#3764
Martin W
Participant

    Another paper out in continuing hunt for the Tooth Fairy Bird (which can survive and sustain and spread H5N1 poultry flu). Experiments showed that Mallard may be a candidate species; but other ducks, such as Tufted Duck, liable to die when infected, so maybe sentinels. I’ve just posted to aiwatch group:

    Quote:
    I’m not so up to speed re wild ducks etc n h5n1 – after all, seems to me the story is so often the same old same old; here we have more of the search for the Tooth Fairy BIrd, with suggestion it might exist (as a mallard) but not actually found. I recalled work by Webster n co – leading Tooth Fairy Bird chasers! – which involved H5N1 that was virulent to mallard. I’ve the paper someplace, but easier to google for quick info; and find: "In laboratory experiments in mallard ducks, it rapidly shifted from being potentially fatal to causing only asymptomatic infections. Nevertheless, it remained highly virulent to domestic chickens and, presumably, to people. A resilient wild waterfowl, such as the mallard, could therefore become a permanent biological reservoir for a strain of avian flu with pandemic-causing potential."
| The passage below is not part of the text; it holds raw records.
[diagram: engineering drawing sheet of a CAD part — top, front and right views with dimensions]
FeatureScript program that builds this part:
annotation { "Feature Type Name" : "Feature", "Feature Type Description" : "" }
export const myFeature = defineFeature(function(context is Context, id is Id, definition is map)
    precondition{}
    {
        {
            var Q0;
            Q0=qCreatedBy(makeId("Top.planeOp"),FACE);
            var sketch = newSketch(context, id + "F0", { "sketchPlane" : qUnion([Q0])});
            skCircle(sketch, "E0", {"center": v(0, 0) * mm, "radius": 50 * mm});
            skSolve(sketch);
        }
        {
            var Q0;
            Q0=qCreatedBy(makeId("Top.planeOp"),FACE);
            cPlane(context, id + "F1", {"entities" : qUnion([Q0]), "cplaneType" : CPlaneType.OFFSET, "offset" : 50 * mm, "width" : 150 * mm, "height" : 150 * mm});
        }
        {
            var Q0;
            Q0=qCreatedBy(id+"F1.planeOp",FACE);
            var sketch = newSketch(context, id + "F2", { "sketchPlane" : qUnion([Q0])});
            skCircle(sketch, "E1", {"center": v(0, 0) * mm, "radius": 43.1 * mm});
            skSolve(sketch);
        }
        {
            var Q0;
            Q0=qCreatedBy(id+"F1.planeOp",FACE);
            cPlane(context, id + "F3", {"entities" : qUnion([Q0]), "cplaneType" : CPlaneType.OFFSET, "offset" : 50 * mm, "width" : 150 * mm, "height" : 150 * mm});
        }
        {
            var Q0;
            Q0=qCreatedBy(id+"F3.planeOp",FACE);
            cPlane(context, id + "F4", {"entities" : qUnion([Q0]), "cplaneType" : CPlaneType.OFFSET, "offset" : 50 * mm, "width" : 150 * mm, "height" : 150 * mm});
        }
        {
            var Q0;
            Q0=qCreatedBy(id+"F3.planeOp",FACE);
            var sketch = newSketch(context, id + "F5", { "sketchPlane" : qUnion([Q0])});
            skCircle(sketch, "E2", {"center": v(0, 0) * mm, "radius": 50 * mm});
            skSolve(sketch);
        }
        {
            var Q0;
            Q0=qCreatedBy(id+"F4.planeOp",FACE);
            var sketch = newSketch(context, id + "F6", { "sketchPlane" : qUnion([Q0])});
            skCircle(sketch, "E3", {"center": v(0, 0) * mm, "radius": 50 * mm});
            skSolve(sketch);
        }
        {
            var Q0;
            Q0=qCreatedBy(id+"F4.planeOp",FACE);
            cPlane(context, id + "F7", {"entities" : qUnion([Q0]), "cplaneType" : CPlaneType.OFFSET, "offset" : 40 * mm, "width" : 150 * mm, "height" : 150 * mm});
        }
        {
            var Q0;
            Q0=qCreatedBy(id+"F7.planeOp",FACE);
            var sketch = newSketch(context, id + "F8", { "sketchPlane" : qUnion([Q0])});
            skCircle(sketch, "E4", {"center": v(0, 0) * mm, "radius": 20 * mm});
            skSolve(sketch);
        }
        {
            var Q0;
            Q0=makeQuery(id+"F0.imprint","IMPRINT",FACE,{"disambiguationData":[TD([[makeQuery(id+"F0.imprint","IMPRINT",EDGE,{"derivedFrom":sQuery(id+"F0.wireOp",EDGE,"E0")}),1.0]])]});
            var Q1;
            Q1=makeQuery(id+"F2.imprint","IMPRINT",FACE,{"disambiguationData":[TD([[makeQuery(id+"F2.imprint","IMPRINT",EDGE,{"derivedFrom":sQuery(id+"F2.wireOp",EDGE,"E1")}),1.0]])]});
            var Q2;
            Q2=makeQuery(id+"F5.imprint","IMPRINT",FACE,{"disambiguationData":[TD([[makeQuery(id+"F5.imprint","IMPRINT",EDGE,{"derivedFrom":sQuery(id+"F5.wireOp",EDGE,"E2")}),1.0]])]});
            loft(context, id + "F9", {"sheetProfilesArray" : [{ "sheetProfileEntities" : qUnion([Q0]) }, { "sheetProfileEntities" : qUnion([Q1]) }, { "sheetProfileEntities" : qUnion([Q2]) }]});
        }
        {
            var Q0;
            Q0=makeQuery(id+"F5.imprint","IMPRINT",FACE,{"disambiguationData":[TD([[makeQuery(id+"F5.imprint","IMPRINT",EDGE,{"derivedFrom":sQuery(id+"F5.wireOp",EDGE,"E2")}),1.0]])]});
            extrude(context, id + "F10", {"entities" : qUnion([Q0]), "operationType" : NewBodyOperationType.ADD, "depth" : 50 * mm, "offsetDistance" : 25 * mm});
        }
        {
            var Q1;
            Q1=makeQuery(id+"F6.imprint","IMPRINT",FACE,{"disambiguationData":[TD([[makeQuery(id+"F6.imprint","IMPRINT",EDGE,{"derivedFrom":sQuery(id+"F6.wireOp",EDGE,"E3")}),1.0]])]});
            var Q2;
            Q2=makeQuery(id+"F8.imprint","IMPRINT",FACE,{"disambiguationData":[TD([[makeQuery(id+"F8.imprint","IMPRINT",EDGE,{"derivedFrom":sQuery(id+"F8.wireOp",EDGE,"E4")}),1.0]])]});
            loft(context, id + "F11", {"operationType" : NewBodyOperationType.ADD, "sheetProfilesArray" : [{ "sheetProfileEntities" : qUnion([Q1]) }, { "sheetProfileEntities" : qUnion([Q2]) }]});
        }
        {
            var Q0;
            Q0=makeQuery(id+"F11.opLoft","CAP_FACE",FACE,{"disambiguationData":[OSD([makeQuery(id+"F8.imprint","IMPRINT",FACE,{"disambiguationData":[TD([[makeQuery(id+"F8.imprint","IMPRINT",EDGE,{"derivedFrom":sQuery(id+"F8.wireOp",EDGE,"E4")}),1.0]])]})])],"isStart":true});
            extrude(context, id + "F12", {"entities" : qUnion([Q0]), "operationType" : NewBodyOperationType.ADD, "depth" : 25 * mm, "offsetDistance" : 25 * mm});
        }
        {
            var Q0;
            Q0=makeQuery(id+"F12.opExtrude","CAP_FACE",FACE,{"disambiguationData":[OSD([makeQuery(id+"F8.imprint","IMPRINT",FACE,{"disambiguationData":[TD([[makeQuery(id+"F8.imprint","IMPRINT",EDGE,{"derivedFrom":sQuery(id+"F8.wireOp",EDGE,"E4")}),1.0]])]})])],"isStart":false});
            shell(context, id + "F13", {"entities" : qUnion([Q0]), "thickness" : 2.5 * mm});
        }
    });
    I wonder, then, re the strain used in the newer TF Bird experiments: not quite the same as some strains, inc used by Webster. Once again, we have evolution to the rescue. I know virologists – many of them – don’t believe in it, instead looking to mutations and mixing, but not evolving; don’t really know why this is: too busy peering into microscopes to see wider pictures? Again: a virus getting from poultry farms to wild will evolve to low pathogenicity in wild birds (as Webster’s rather simple experiments showed – simple compared to the wild that is). I’d like to again ask: has there been anything like the effort expended in blaming wild birds used to assess the situation re official and unofficial poultry trade? – or is the situation that, with poultry trade and friends having the main money for H5N1 research, the funding tends to go into areas that can point finger of blame away from poultry industry? So far, silence re this.